Like a minimalist tidying their house after the extended family have visited for Christmas day, it is almost impossible to know both where to start and where to stop. Every single service could make an argument for its priority, from claims that children might die, older people will be left isolated, vital housing and building programmes which lead to housing shortages would slow to a crawl, emergency services need to be better coordinated, democratic processes which have barely changed in centuries not being fit for purpose; the list is seemingly endless and multi-faceted.

Who says you can?

These are not times of plenty. Councils do not have limitless funds to throw in whichever direction they see fit, and often even those ideas which might have long-term benefit for them are often put on hold in the short term as they simply cannot afford the time, money or focus to get them started while still delivering the things they are legally obliged to do.

Many times over the past few years councils have said that soon they will be stripping themselves down to only doing what they legally are required to do, nothing more. There is no legal requirement at the time of writing for councils to work together or follow the guidance of a single service when it comes to digital services. Therefore, like it or not there are a sizable number who simply won’t do it.

Yes, of course they would be better off doing so. Yes, ultimately they would not only save money but would deliver a better service. Yes, it’s simply the right thing to do. But since when has any of that mattered in real life? Like telling a teenager to do their homework at the start of the holidays so they can enjoy the rest of their time without worrying, the majority will still leave it until the very end, when they have no choice other than to do it. Those who do indeed do it early will then strut and tell them how right their advice was, but that won’t change the reality of the situation. We do not live in such an enlightened world, and presuming that everyone thinks in the same way as forward thinking early adopters is naïve to say the least.

Individual ambition

Every council in the country, almost without exception, is fiercely independent. Yes, they may all be a family in some way shape or form, and of course they want the other members of their family to succeed. But, deep down, the more honest will agree that they don’t want any of their siblings to succeed more than they themselves are.

Councils work hard on building up their positive reputations within the sector, on showing others how ahead of the game they are and how others should follow their leads. Senior officers build reputations and indeed careers on being (and, just as importantly, being seen as) better than those around them.

Imagine their realistic reaction when they are then told that they don’t need to worry any more, that LGDS are coming in to do things for them, that all the processes and systems they have built up over years are now going to be replaced with something new and centrally controlled. They may be able to have some influence over it, to help shape it, but they will no longer be able to decide what to do, when to do it and in what way it needs to be done.

> **Source excerpt**

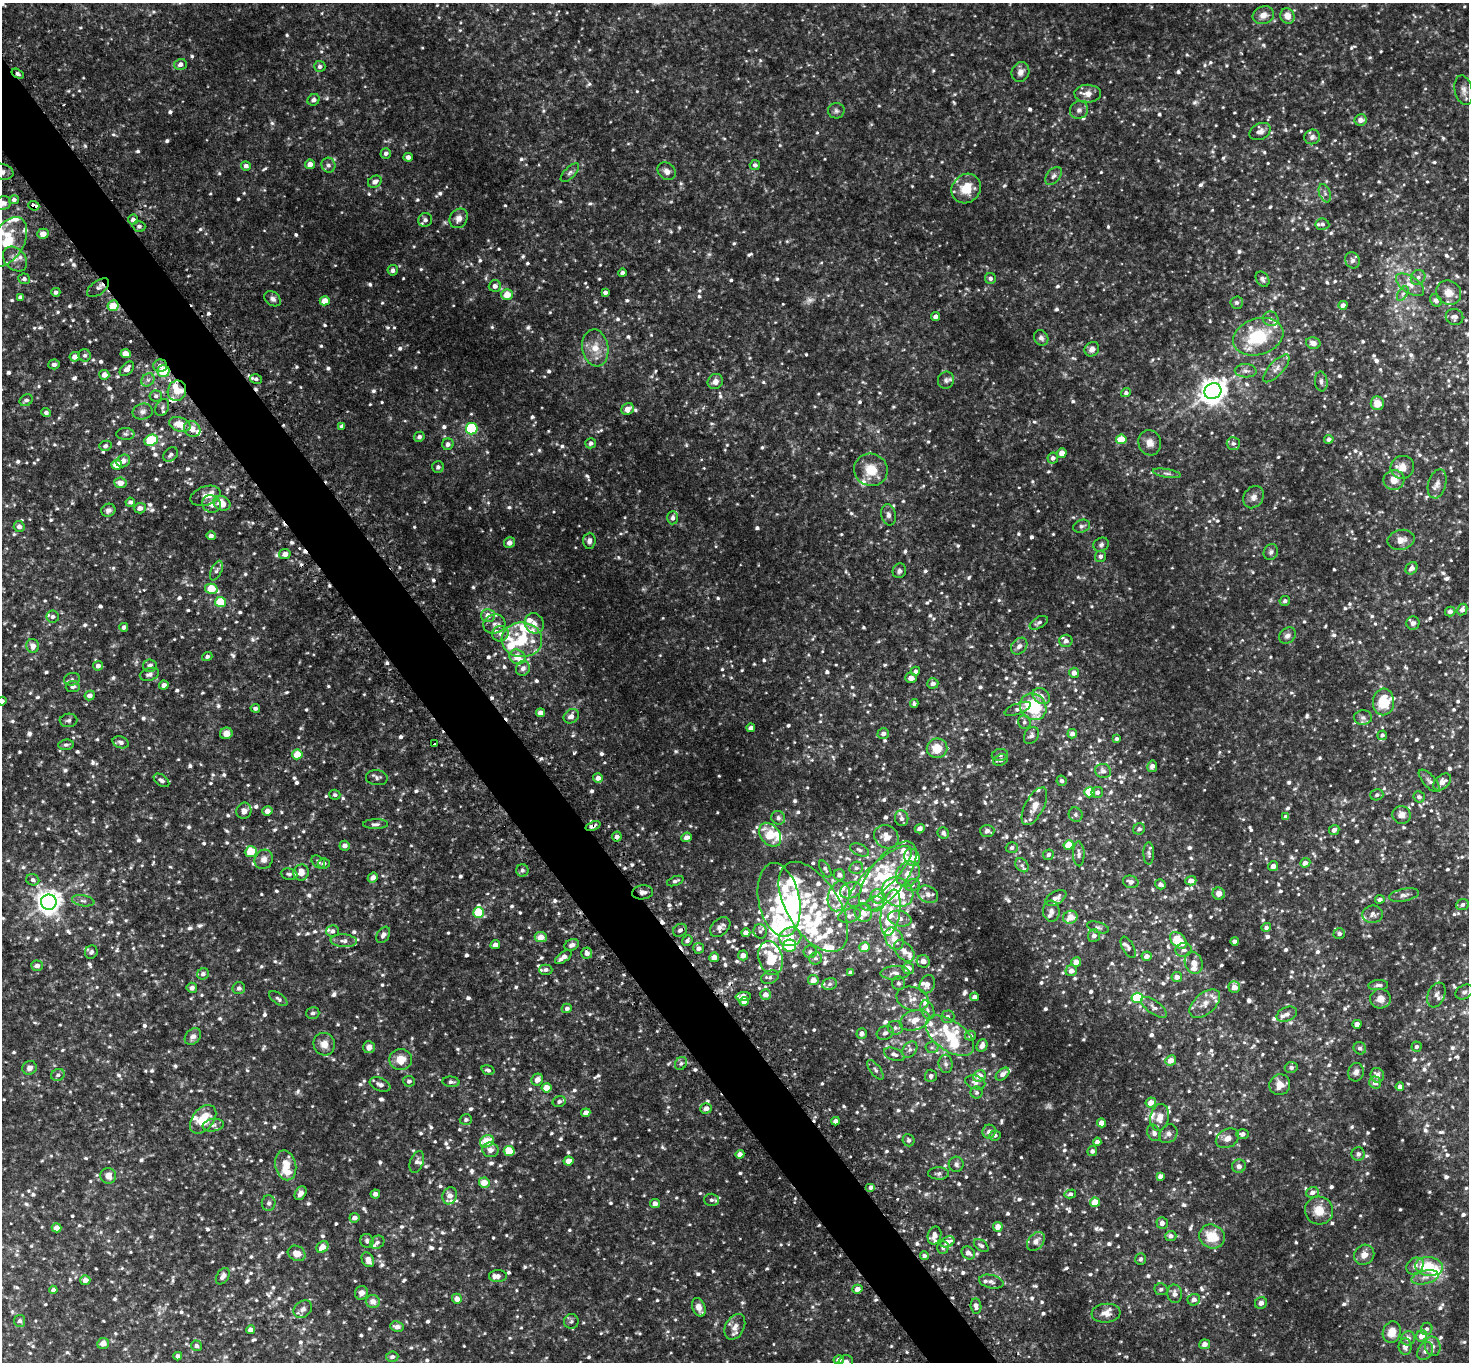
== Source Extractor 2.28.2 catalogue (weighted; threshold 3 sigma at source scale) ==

> **Exercise tasks**
1: From the passage on councils and digital services, reproduce word for word the part from "These are not" to "obliged to do.".
2: List every claim that the opening paragraph of the passage on councils and digital services gives as an example of the arguments a service could make for its priority.

> **Exercise answers**
1:
These are not times of plenty. Councils do not have limitless funds to throw in whichever direction they see fit, and often even those ideas which might have long-term benefit for them are often put on hold in the short term as they simply cannot afford the time, money or focus to get them started while still delivering the things they are legally obliged to do.

2:
- children might die
- older people will be left isolated
- vital housing and building programmes which lead to housing shortages would slow to a crawl
- emergency services need to be better coordinated
- democratic processes which have barely changed in centuries are not fit for purpose